Records contained in a dataset
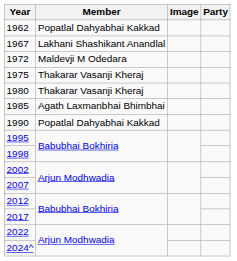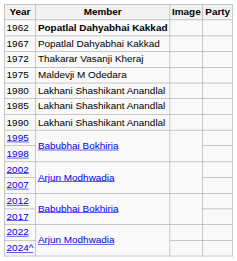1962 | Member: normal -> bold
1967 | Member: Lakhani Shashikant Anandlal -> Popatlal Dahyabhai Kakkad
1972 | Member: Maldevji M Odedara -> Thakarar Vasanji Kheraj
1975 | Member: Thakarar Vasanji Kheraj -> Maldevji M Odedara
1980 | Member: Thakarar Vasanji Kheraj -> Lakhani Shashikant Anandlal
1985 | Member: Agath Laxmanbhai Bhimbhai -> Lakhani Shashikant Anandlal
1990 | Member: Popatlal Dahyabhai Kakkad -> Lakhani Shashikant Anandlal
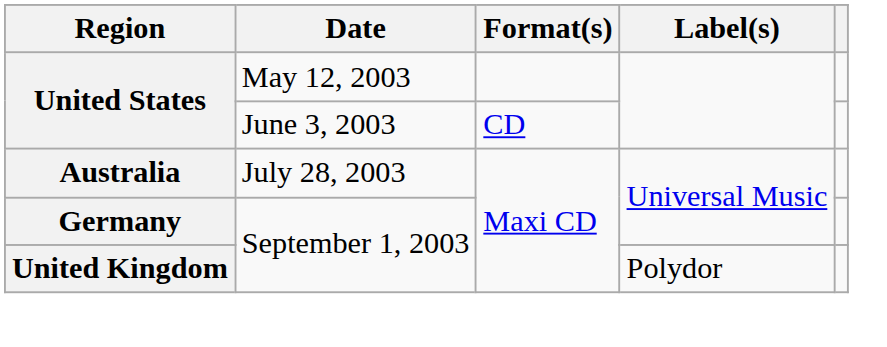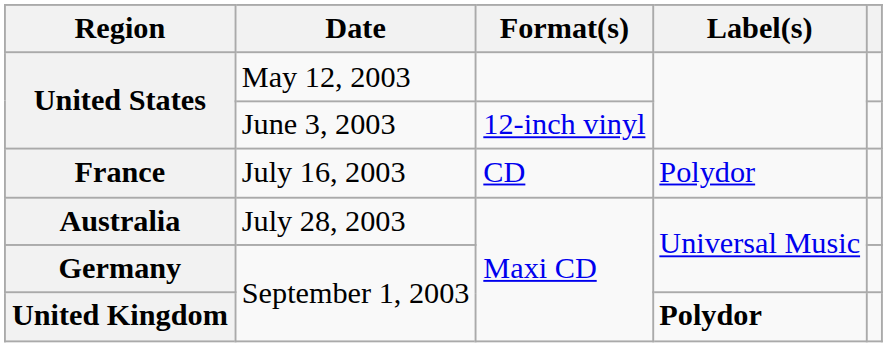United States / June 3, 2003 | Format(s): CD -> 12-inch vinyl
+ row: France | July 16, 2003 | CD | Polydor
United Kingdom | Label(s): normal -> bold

■ WHAT YOU HAVE TO DO
State how many lines of the records above contain the string "Odedara". Give only the number.

■ REPLY
2